Recensioni

7.01

Osannato a Tokyo e praticamente sconosciuto in patria (se non per i soliti amanti della nu-bossa di Nicola Conte), Frisina è il compilatore che ti cambia la serata con 2 tracce. Che ti mette il pezzo giusto al momento giusto. Ovvio che se non ti piace la bossa devi farti un refresh ed entrare nel suo mondo, ma stai sicuro che non è poi così difficile farsi ammaliare dalle nuances, dagli arrangiamenti classico-chic e nel contempo trascinanti, mai pesanti.

Il seguito di Note Book (Schema, 2007) parte con l'arrangiamento di Will You Walk A Little Faster (un classico di Neil Ardley) cantata dalla rediviva e intensa voce dell'interprete originale Norma Winstone, passa poi a I'm Gonna Go Fishin' di Duke Ellington con la sorpresa della nostra Francesca Sortino (già collaboratrice di Pieranunzi, Fresu e Di Battista), e si chiude poi con la rivisitazione di Titoro di Billy Taylor in salsa cuban. Questo per i classici.

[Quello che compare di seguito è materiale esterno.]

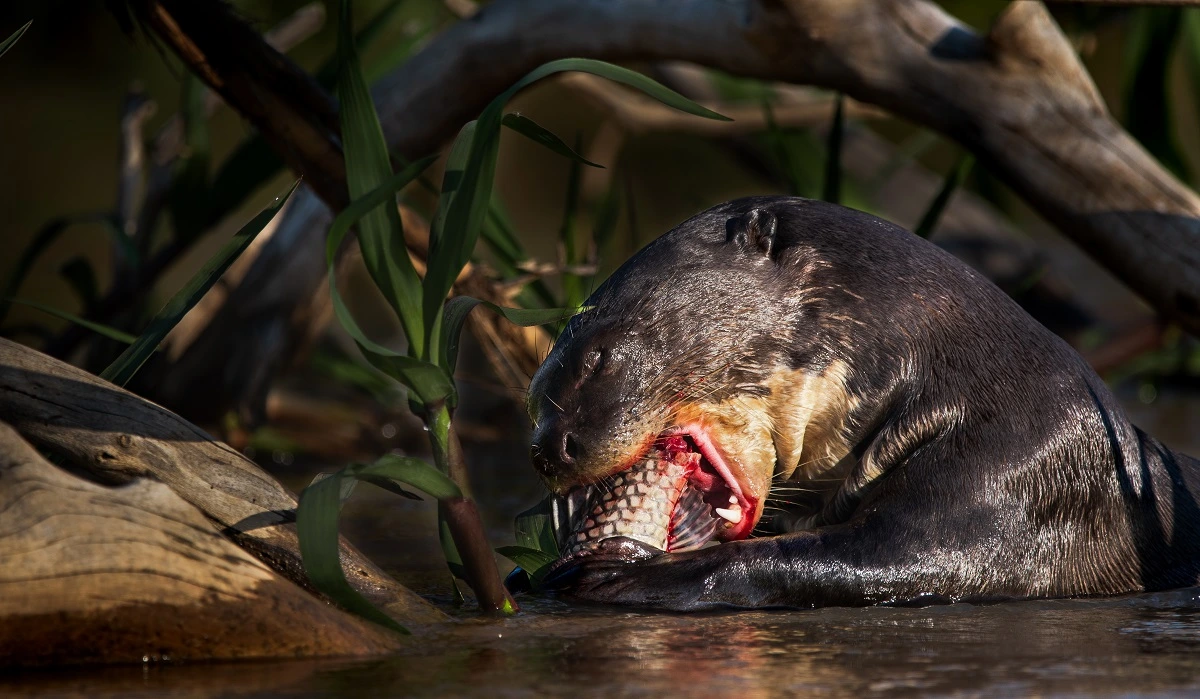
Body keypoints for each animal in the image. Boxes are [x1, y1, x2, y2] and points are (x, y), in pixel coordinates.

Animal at [530, 194, 1200, 610]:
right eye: (535, 390)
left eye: (598, 357)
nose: (546, 450)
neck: (962, 382)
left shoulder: (1024, 469)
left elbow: (914, 556)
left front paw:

Gli originali poi, arrangiati con l'aiuto di Luca Mannutza, vanno dalla movimentata aria caraibica di Joy Shout (con il bell'assolo di flauto di Alfonso Deidda) alle atmosfere smooth di Waltz for Emily, dalla carica classica di One More Swing alla visionarietà world con un vibrafono in orbita (suonato dal bravo Pasquale Bardaro) di Mille e una notte.

Un buon diversivo live che può sostituire le anodine compilation sintetiche di chill out o l'asfittico panorama delle insonorizzazioni da cocktail grazie a un suono compatto e caldo, sudato e mai ostentato. In più, una conferma di come il suono bossa sia ormai minimo comune denominatore applicabile a qualsiasi mood, non necessariamente laid back, tanto che l'arrangiamento di Ardley è stato promosso nientemeno che dal guru Gilles Peterson nella sua trasmissione Worldwide su BBC Radio 1. Italians do it better, also in jazz.